As the source of the dataset used in this study was based on secondary data intended for tumor documentation, certain factors that could have an impact on early mortality could not be included in the analysis. Some variables also included missing information, as these were not a focus of the primary documentation. Additionally, all information comes from within the university clinic. However, by adding clinical information from electronic patient records for the early mortality groups, we believe we added important information that provides an insight on factors related to early mortality in lung cancer in Germany. We did not distinguish between NSCLC and SCLC in our study however, in patients with poor prognosis, the main focus is to improve patient’s quality of life regardless of the histological subtype. Providing information on comorbidities and care settings in patients with early mortality enabled detecting factors that can predict early mortality. The limited sample size does not allow generalization of results, but analyses can be amended with future cohorts.

In our study, we were able to detect differences in causes of death between these groups. Additionally, our study looked at factors that have not been analyzed previously such as cause and place of death, as well as comorbidities. Analyzing the cause of death and place of death have only been investigated in a few studies. We found that these two factors provide crucial information in the analysis of risk factors for early mortality. Additionally, as the original dataset was derived from the tumor documentation system the quality of the information in this part of the dataset is exceptionally high.

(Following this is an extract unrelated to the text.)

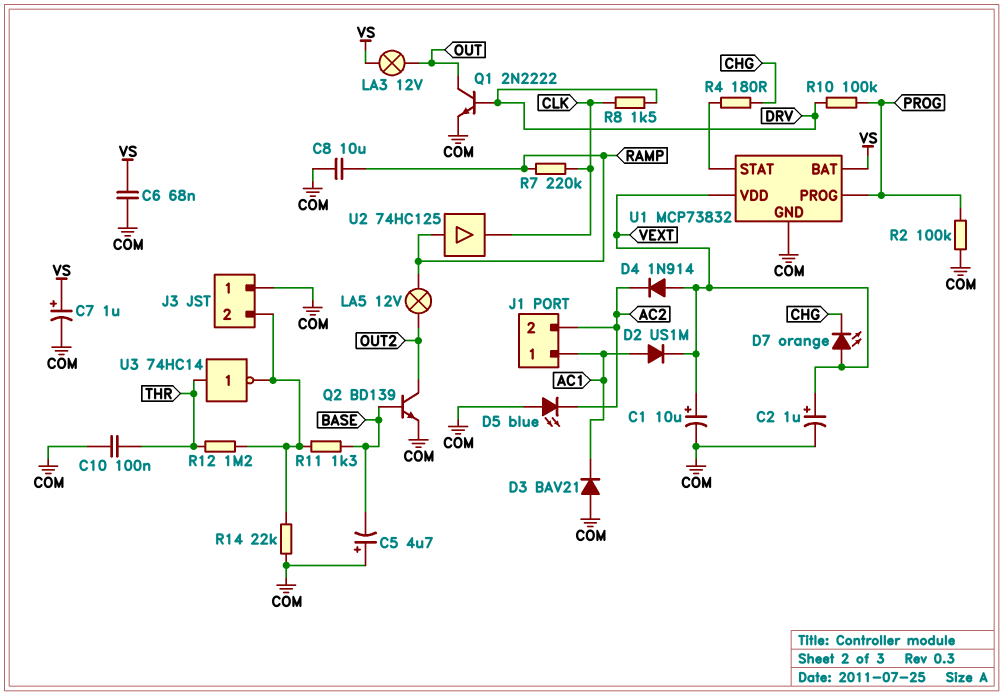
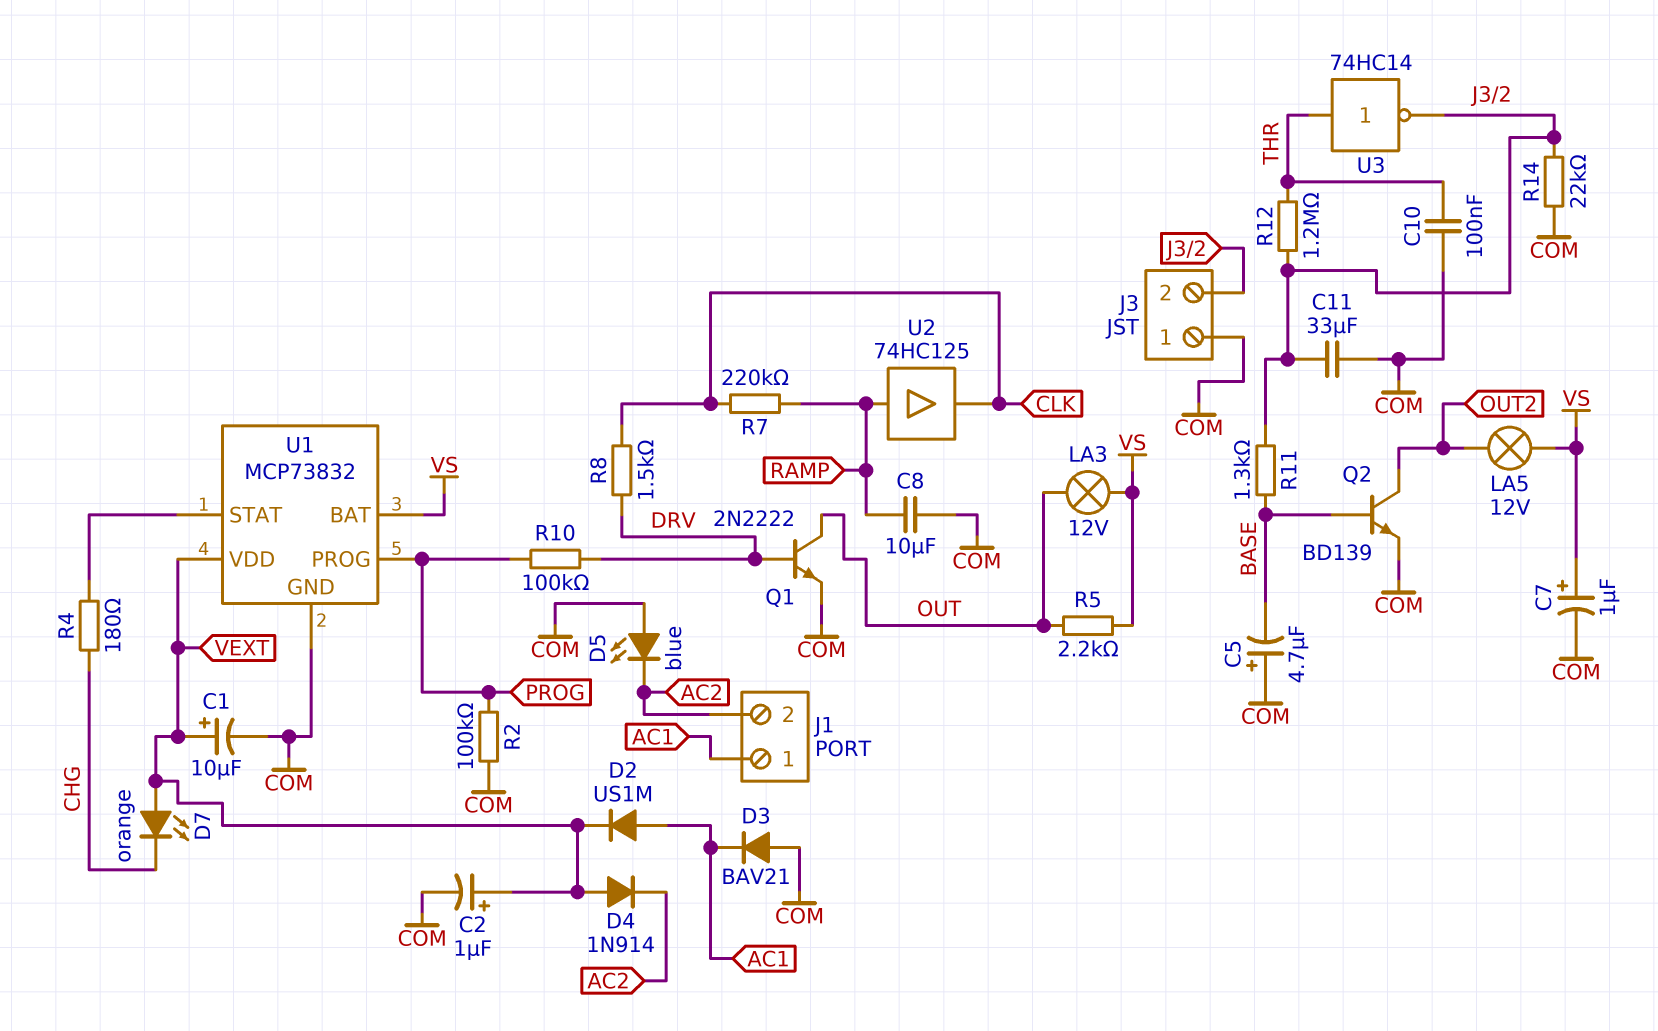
C6: 68nF (COM, VS) -> none
C11: none -> 33uF (COM, J3/2)
LA5: lamp 12V (OUT2, RAMP) -> lamp 12V (OUT2, VS)
R5: none -> 2.2k (OUT, VS)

Our results suggest that we need a greater focus on older and frail patients. Moreover, physicians should pay special attention to females with recent weight loss and patients with a comorbidity of diabetes mellitus or renal impairment. Even if life might not be prolonged, the early integration of palliative care can help patients and families confronted by death in an acute setting and improve quality of life. Engaging a case manager focused on detecting patients with the above characteristics could help improve overall care. Improving survival requires diagnosis at an earlier stage and better organization of diagnosis and specific care pathways.